Thursday, 13 October 2022: 09:20
Room 215 (The Hilton Atlanta)
Novel protonic ceramic electrochemical cells (PCECs) are manufactured and tested at Idaho National Labs with the intention of scaling these materials for industrial application and market penetration. The focus of the presented work is to develop methodologies that can be used to translate the novel research executed at INL to industrial manufacturing and testing.
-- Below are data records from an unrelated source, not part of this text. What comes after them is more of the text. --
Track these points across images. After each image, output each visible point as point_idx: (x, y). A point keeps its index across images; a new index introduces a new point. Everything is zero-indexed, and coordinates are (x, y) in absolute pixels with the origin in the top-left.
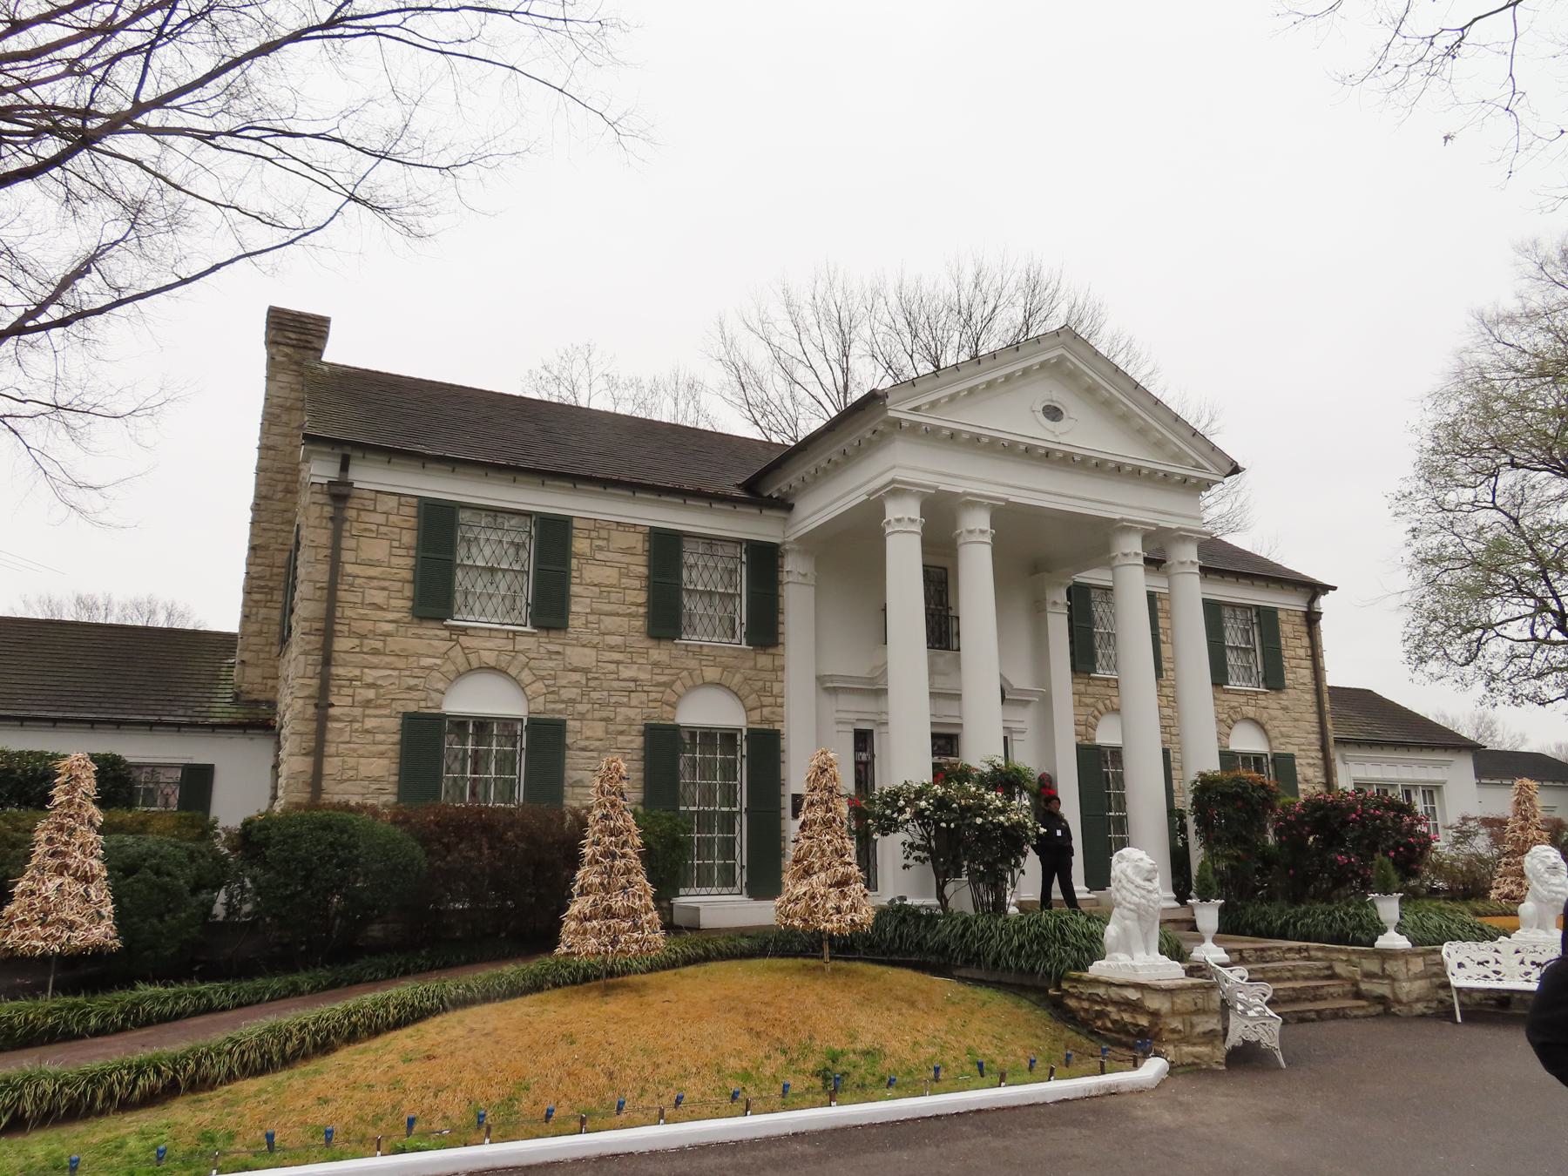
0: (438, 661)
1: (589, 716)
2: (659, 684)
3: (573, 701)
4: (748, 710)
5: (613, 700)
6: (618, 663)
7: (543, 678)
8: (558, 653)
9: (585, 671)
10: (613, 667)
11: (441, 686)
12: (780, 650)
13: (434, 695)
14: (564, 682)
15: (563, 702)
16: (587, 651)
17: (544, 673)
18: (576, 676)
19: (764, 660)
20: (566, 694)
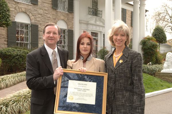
0: (14, 9)
1: (42, 24)
2: (54, 19)
3: (39, 21)
4: (68, 25)
5: (46, 21)
6: (47, 14)
7: (33, 15)
8: (36, 10)
9: (41, 15)
10: (46, 14)
11: (14, 15)
12: (73, 14)
13: (13, 17)
14: (37, 17)
15: (37, 21)
16: (41, 10)
17: (34, 14)
18: (40, 16)
19: (70, 16)
20: (38, 19)
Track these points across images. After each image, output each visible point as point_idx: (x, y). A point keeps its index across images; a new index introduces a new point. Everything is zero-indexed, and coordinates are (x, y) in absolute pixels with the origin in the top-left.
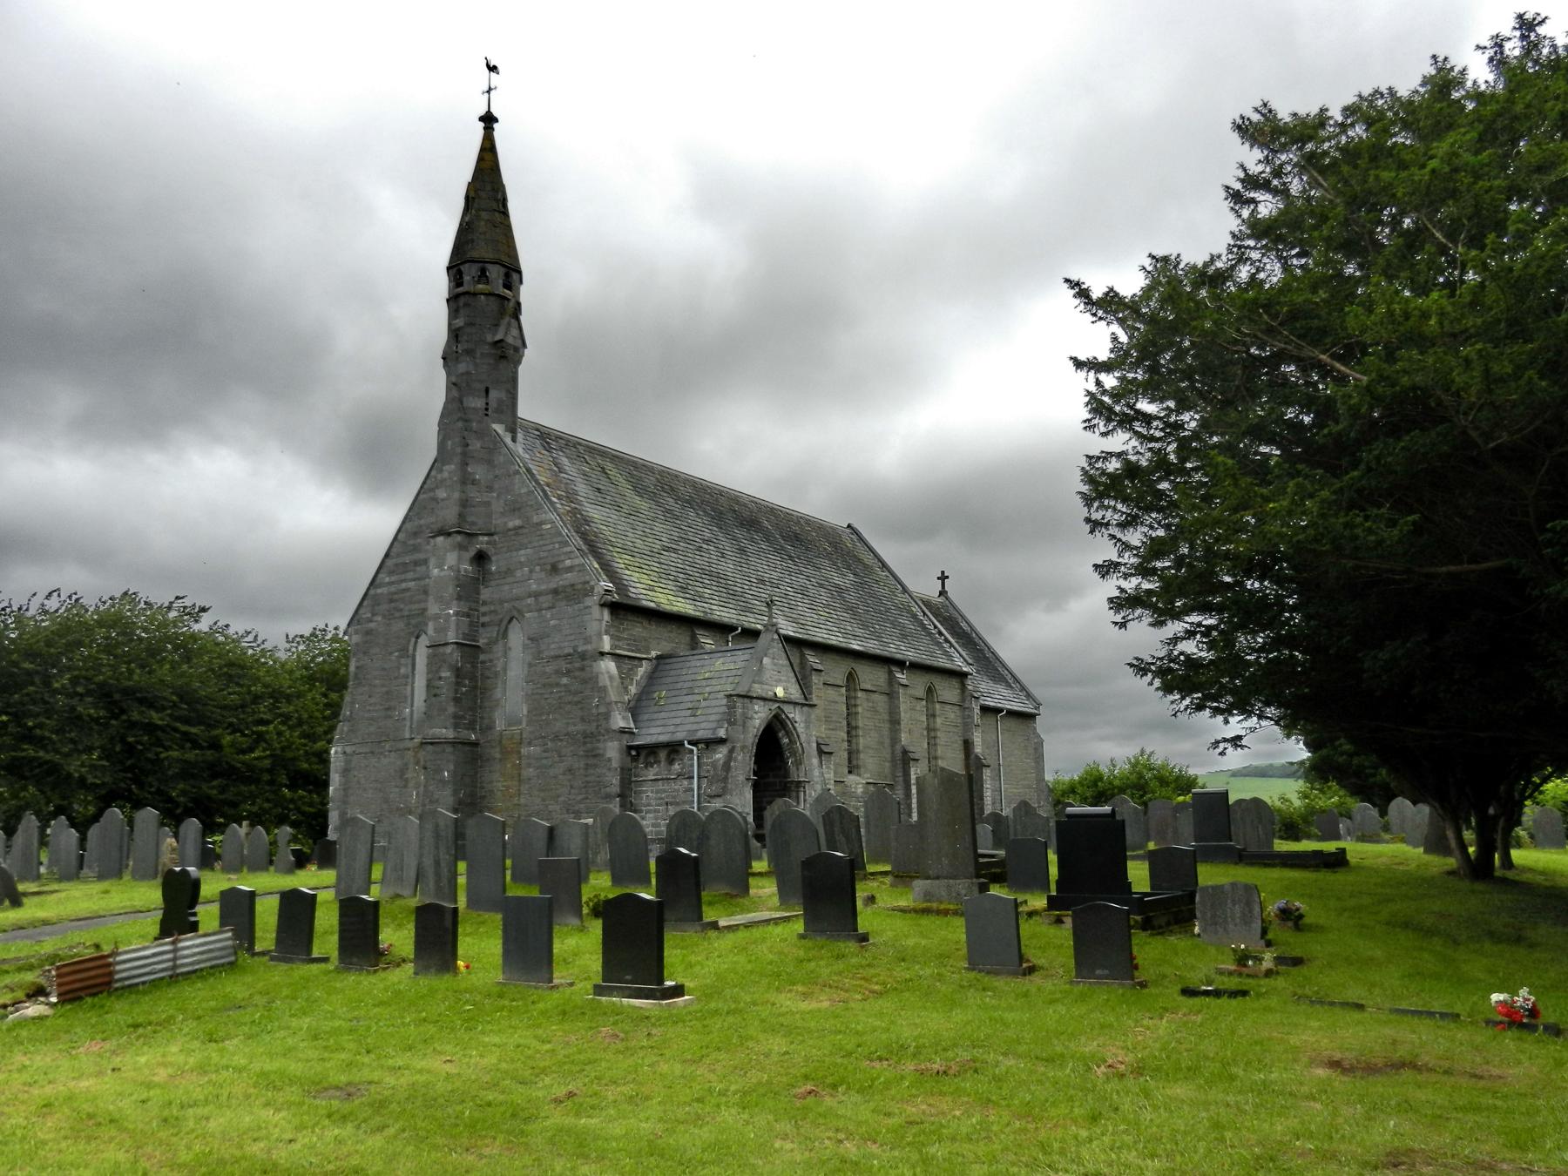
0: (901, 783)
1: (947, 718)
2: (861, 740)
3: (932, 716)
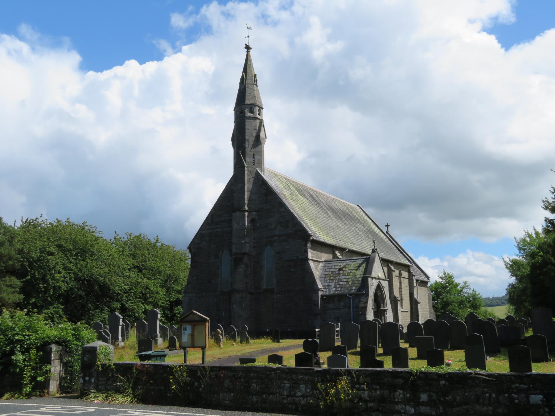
1: (405, 283)
3: (400, 283)
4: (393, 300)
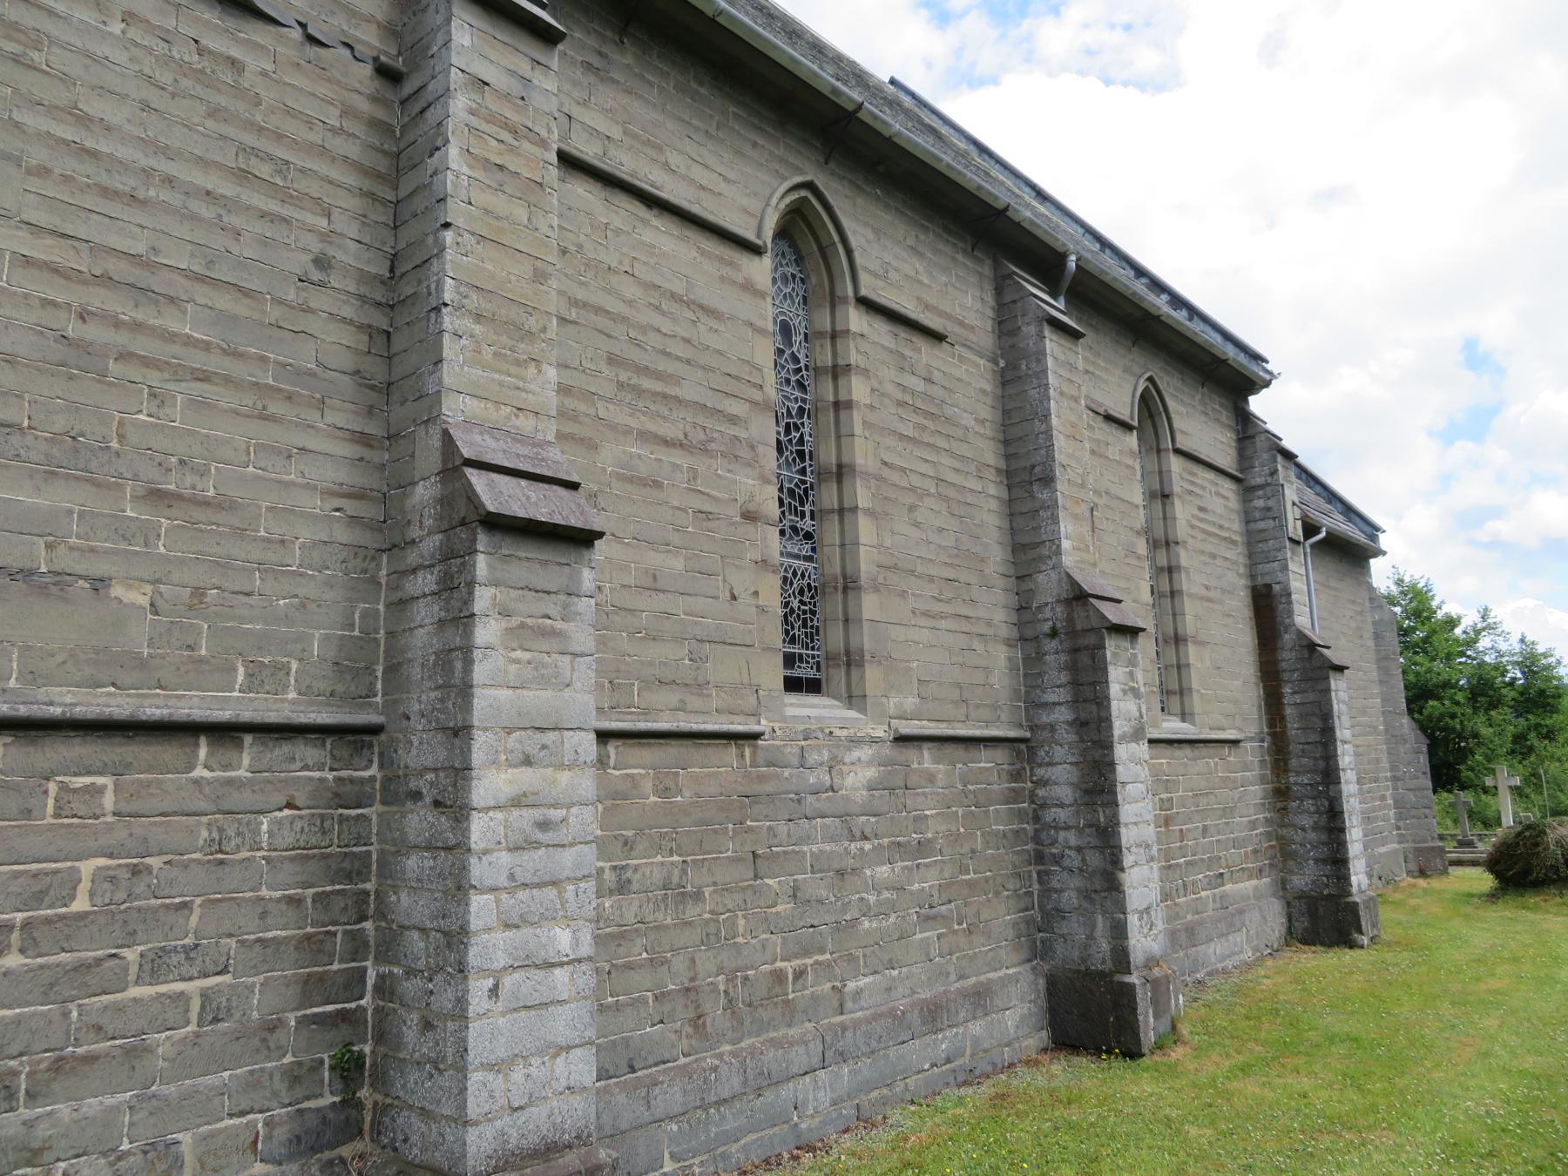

The appeal to invest effort toward PCEC technology stems from a favorable efficiency, high proton conductivity, and low activation energy at operating temperatures between 400-600°C leading to greater performance and better durability than oxygen conducting solid ceramic electrochemical cells with the promise to reduce the cost. The challenge with PCEC arises from obstacles in the materials that project concerns of unreliability. Presently these concerns are being addressed at INL by implementing robust quality management (QA/QC) methodologies to ensure repeatable and reproducible fabrication, data, and results. From raw power supply to utilize conventional ceramic manufacturing and power spray coating to the design of PCEC, we successfully transitioned from 10 mm and 1” button to planer 5x5cm, and 10x10cm cells. The PCEC have been long term tested for 1000 hours under electrolysis conditions at 600°C resulting in a current density of -0.7 A/cm2 operated at 1.3V. The outcomes of these efforts effectively demonstrate that manufactured PCEC technology can successfully contribute to the increasingly diversifying energy portfolio of global economies that are beginning to invest in green hydrogen production as well as flexible chemical manufacturing pathways (e.g. CO2 conversion and ammonia synthesis).